American actor (born 1987)

Alexander Michael Brightman (born February 5, 1987) is an American actor and writer best known for his work in musical theatre.

In 2015, Brightman originated the role of Dewey Finn in the musical adaptation of School of Rock, earning him a nomination for the Tony Award for Best Actor in a Musical in 2016. In 2019, he originated the role of the titular character in Beetlejuice The Musical, earning him another Tony nomination.

Since 2020, he has voiced Robo Fizz and Fizzarolli in the adult animated musical series Helluva Boss, and since 2024, he has voiced Sir Pentious and Adam in Hazbin Hotel.

» TASK DIRECTIONS: In the biography above, which role did Brightman originate in 2019?

» ENTRIES PROVIDED:
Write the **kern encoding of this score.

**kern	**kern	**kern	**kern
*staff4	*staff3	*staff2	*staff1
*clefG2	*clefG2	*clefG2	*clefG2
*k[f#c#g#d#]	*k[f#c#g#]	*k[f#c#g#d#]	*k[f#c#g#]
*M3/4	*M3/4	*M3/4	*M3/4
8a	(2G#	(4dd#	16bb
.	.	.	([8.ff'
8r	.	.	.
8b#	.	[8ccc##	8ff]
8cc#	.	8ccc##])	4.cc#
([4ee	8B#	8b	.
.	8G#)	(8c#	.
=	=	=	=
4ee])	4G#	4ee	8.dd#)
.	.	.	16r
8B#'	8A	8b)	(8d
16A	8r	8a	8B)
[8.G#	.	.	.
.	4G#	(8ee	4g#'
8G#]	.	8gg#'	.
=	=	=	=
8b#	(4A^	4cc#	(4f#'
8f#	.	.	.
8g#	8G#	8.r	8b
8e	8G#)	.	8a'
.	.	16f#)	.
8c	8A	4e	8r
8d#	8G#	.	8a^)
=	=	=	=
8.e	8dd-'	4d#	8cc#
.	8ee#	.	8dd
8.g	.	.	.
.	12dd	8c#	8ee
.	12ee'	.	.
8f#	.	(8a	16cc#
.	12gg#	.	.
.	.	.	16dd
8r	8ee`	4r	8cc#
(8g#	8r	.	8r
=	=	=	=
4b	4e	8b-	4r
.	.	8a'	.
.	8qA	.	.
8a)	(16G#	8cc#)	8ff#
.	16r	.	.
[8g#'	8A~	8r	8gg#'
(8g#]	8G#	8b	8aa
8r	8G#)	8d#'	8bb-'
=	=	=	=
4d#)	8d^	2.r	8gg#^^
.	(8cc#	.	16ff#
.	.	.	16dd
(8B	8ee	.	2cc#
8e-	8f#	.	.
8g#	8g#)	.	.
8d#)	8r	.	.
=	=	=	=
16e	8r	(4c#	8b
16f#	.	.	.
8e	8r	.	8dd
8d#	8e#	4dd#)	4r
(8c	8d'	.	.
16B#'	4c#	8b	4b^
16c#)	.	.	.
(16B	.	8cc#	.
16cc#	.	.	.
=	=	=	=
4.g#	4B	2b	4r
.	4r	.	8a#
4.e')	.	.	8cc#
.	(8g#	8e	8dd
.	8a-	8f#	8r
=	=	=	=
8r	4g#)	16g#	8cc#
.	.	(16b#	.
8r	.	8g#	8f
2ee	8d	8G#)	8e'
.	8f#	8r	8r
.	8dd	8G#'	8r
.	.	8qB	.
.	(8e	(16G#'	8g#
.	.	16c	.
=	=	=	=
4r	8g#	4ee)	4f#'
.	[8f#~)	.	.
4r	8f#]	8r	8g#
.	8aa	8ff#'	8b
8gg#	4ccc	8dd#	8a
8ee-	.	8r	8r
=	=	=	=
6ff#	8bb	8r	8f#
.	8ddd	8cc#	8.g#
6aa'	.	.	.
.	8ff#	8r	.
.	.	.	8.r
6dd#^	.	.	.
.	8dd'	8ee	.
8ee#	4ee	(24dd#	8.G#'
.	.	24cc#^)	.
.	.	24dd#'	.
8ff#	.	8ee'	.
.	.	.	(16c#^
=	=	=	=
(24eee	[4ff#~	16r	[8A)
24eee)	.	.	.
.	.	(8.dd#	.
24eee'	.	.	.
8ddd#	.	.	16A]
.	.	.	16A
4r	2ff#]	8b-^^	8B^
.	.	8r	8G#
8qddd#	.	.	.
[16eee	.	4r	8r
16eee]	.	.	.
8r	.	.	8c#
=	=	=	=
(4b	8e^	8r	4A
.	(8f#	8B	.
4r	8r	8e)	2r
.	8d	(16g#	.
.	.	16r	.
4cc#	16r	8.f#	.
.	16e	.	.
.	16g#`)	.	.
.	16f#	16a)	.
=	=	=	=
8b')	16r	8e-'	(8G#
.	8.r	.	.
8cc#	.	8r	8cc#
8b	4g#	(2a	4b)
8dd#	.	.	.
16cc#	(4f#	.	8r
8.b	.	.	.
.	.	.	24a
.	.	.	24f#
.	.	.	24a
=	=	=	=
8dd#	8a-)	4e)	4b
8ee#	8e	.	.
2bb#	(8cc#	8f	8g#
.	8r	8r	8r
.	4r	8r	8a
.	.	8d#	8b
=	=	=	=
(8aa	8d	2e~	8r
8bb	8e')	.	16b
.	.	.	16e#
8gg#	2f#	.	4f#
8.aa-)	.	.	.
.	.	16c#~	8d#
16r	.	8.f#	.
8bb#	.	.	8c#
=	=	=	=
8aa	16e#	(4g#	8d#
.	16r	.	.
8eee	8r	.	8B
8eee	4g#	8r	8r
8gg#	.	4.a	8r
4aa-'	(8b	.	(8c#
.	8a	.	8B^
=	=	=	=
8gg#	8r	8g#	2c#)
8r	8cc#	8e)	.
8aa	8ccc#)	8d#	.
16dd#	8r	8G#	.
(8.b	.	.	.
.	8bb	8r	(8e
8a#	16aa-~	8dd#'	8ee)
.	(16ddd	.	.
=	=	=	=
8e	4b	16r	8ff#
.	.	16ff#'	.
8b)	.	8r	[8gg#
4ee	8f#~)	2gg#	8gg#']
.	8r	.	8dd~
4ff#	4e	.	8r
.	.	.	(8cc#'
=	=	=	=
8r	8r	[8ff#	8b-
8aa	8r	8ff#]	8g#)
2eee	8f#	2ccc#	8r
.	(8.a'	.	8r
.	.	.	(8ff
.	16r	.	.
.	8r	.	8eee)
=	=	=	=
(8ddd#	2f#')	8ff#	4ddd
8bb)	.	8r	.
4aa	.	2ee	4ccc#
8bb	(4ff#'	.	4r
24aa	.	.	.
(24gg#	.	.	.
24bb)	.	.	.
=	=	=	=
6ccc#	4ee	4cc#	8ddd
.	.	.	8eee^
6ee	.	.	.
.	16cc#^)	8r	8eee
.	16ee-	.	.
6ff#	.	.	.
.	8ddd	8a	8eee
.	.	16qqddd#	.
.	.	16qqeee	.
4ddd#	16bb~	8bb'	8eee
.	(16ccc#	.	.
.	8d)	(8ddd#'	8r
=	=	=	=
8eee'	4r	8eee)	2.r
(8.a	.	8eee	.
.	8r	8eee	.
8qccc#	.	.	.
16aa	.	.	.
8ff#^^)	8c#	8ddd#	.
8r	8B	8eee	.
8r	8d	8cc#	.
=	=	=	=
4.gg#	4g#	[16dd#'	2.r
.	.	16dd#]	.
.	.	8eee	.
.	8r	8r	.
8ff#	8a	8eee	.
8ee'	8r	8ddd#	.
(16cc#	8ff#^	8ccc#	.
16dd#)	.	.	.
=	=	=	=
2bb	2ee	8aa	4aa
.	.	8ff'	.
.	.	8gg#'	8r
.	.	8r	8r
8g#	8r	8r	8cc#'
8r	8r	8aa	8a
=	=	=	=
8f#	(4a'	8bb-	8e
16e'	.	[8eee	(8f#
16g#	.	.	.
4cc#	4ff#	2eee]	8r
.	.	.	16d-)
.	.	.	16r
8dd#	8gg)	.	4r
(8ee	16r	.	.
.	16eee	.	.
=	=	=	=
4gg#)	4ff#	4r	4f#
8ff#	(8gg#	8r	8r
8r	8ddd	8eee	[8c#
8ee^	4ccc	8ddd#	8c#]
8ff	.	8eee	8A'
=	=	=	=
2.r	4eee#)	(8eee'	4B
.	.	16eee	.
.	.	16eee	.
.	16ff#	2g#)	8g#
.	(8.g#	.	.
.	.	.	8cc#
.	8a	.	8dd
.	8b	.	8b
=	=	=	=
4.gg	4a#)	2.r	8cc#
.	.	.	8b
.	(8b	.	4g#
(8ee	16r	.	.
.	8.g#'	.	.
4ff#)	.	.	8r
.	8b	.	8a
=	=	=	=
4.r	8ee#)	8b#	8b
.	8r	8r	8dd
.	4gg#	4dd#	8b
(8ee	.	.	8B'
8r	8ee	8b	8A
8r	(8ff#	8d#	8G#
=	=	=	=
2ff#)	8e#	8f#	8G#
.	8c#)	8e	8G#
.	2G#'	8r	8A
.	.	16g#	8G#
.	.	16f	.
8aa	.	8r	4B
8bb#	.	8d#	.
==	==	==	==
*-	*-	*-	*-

» PROBLEM SOLUTION: The titular character in Beetlejuice The Musical.